* Records supplied:
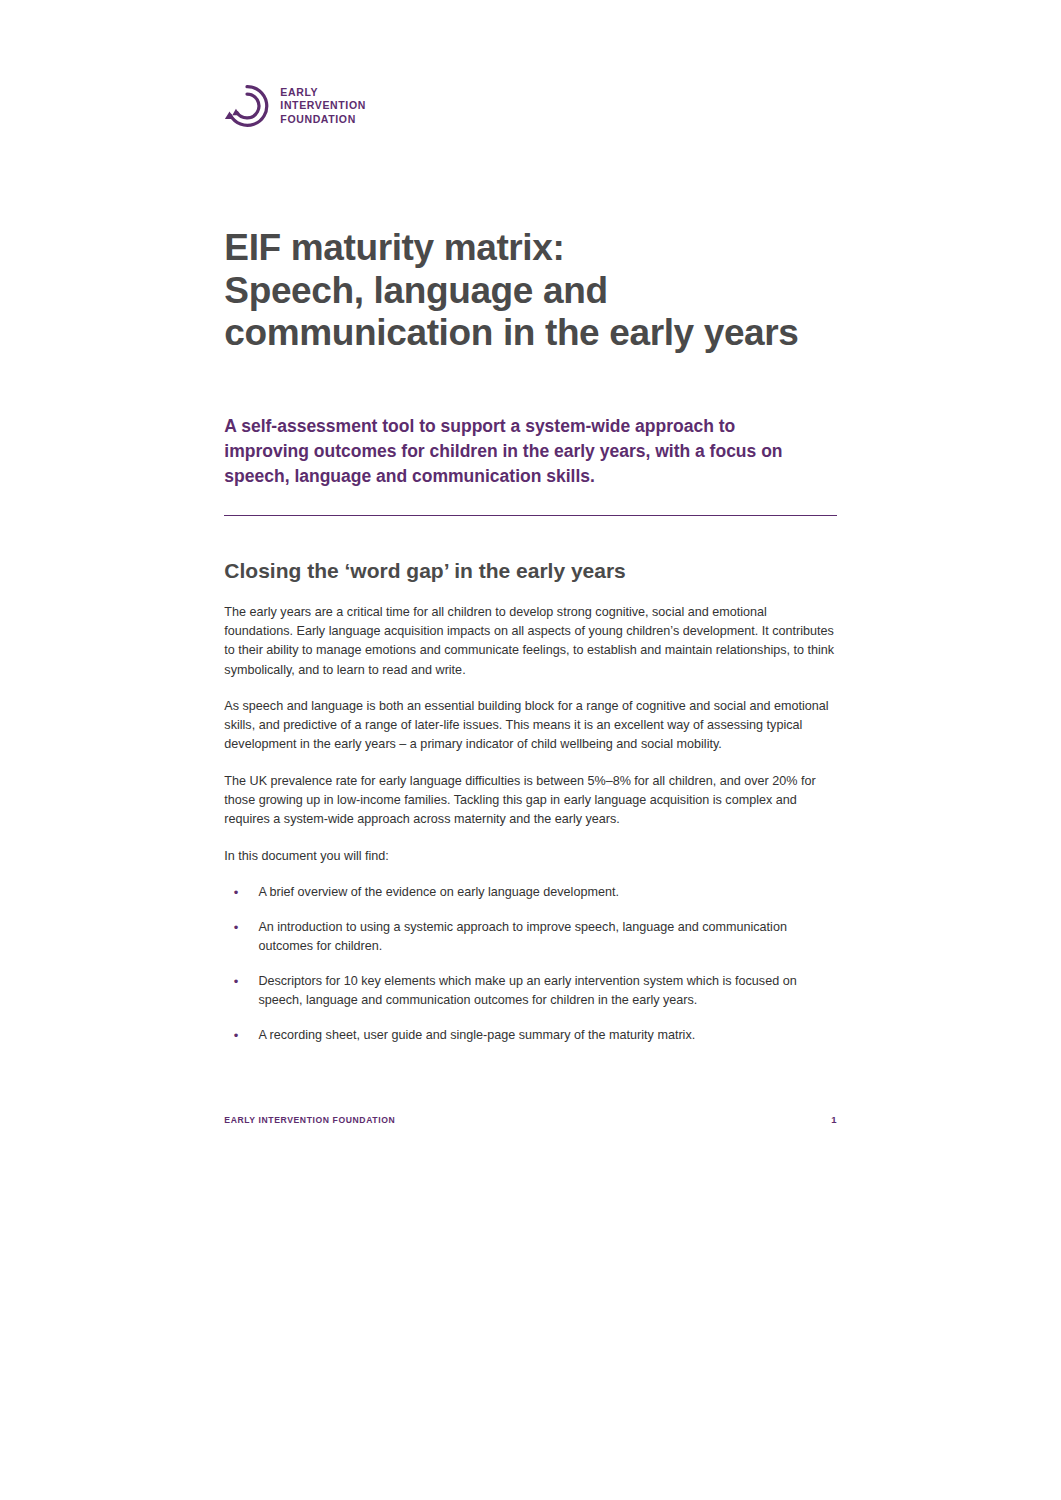Early
Intervention
Foundation
EIF maturity matrix:
Speech, language and
communication in the early years
A self-assessment tool to support a system-wide approach to improving outcomes for children in the early years, with a focus on speech, language and communication skills.
Closing the ‘word gap’ in the early years
The early years are a critical time for all children to develop strong cognitive, social and emotional foundations. Early language acquisition impacts on all aspects of young children’s development. It contributes to their ability to manage emotions and communicate feelings, to establish and maintain relationships, to think symbolically, and to learn to read and write.
As speech and language is both an essential building block for a range of cognitive and social and emotional skills, and predictive of a range of later-life issues. This means it is an excellent way of assessing typical development in the early years – a primary indicator of child wellbeing and social mobility.
The UK prevalence rate for early language difficulties is between 5%–8% for all children, and over 20% for those growing up in low-income families. Tackling this gap in early language acquisition is complex and requires a system-wide approach across maternity and the early years.
In this document you will find:
A brief overview of the evidence on early language development.
An introduction to using a systemic approach to improve speech, language and communication outcomes for children.
Descriptors for 10 key elements which make up an early intervention system which is focused on speech, language and communication outcomes for children in the early years.
A recording sheet, user guide and single-page summary of the maturity matrix.
Early Intervention Foundation 1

* Instructions for the task:
What is needed is an exact copy of the entries above, with no images in it.

* Response box:
Early
Intervention
Foundation
EIF maturity matrix:
Speech, language and
communication in the early years
A self-assessment tool to support a system-wide approach to improving outcomes for children in the early years, with a focus on speech, language and communication skills.
Closing the ‘word gap’ in the early years
The early years are a critical time for all children to develop strong cognitive, social and emotional foundations. Early language acquisition impacts on all aspects of young children’s development. It contributes to their ability to manage emotions and communicate feelings, to establish and maintain relationships, to think symbolically, and to learn to read and write.
As speech and language is both an essential building block for a range of cognitive and social and emotional skills, and predictive of a range of later-life issues. This means it is an excellent way of assessing typical development in the early years – a primary indicator of child wellbeing and social mobility.
The UK prevalence rate for early language difficulties is between 5%–8% for all children, and over 20% for those growing up in low-income families. Tackling this gap in early language acquisition is complex and requires a system-wide approach across maternity and the early years.
In this document you will find:
A brief overview of the evidence on early language development.
An introduction to using a systemic approach to improve speech, language and communication outcomes for children.
Descriptors for 10 key elements which make up an early intervention system which is focused on speech, language and communication outcomes for children in the early years.
A recording sheet, user guide and single-page summary of the maturity matrix.
Early Intervention Foundation 1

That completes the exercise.